Documentation eagerly awaited, as also something suitably Spectral.

Cordially, Hugh

There’s much here to think about, both with and against (I strongly disagree with the lack of “prosodic principle” in Jones). And always, the prose races with a pulse similar to any top shelf prose written on the run. Marcus Aurelius wrote his meditations on horseback; Kenner and Davenport project their messages to one another from atop proverbial saddles as well. These words are still warm with life, having been written in the heat of it.

Davenport writes in his essay “Joyce the Reader” that

It is difficult to think of writers other than James Joyce the understanding of whose works is so dependent on knowing what they read. Once writers have achieved Joyce’s status, curiosity alone might lead us to look into their reading. What we discover is that literature is a complex dialogue of books talking to books. We see significances generated by affinites and associations of great imaginative intensities.

This collection underscores Davenport’s observation, and expands it to include the complex dialogue of critics talking about books talking to other books. It’s a palimpsest, or a  Russian nesting doll of conversation. As Kenner and Davenport communicate to one another, the best that Western civilization has to offer speaks to us through them.

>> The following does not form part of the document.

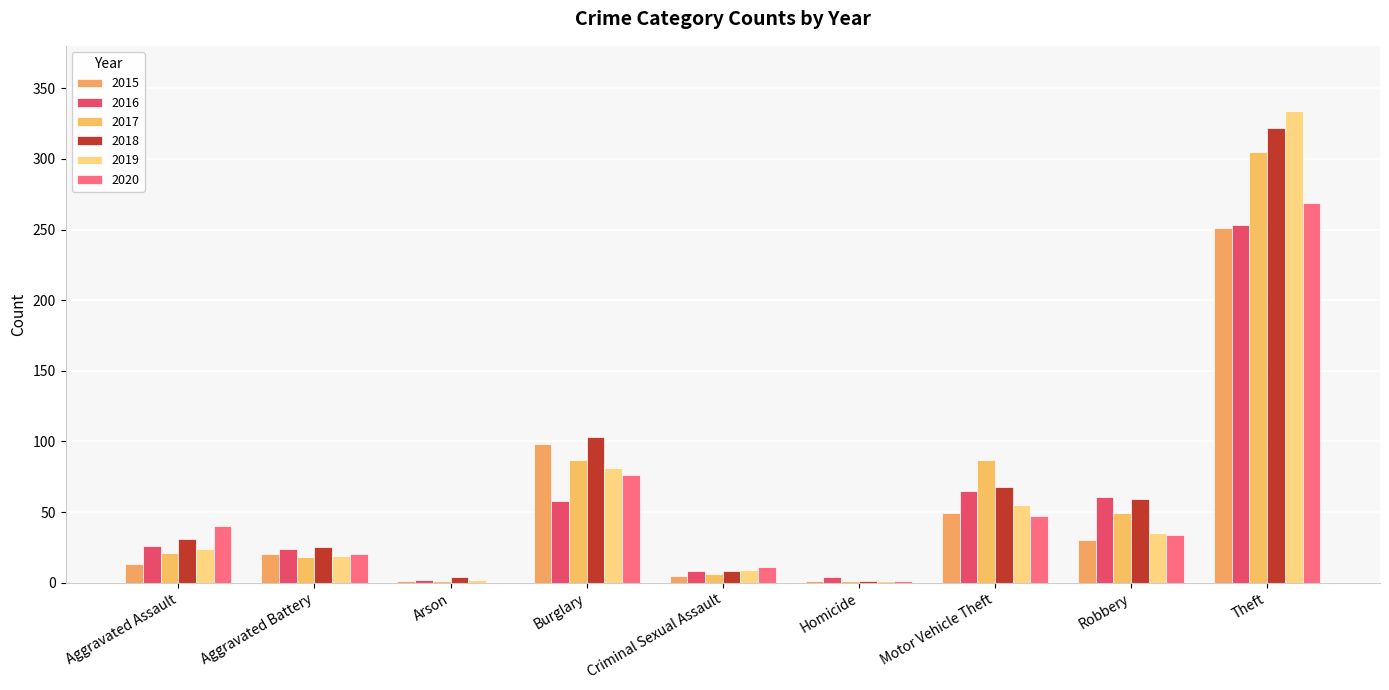

What is the sum of the 2015 values at Aggravated Assault and Robbery?

43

Hinted at in the deep echoes of their words is the current denouement of our own collective passion towards artistic and cultural origins. Without such creative caretakers, Pound’s “Make it new!”, first denuded of the tradition to which “it” referenced, then robbed of its “make” by now outmoded “death of the author” trends, left us only with the “new” part of the equation. Which, of course, doesn’t mean much without context other than a particularly banal sort of amnesia. Kenner and Davenport lived that context, and their epistolary dialogue breathes a bit of life back into a world still waiting for the Waste Land to transform back into our home.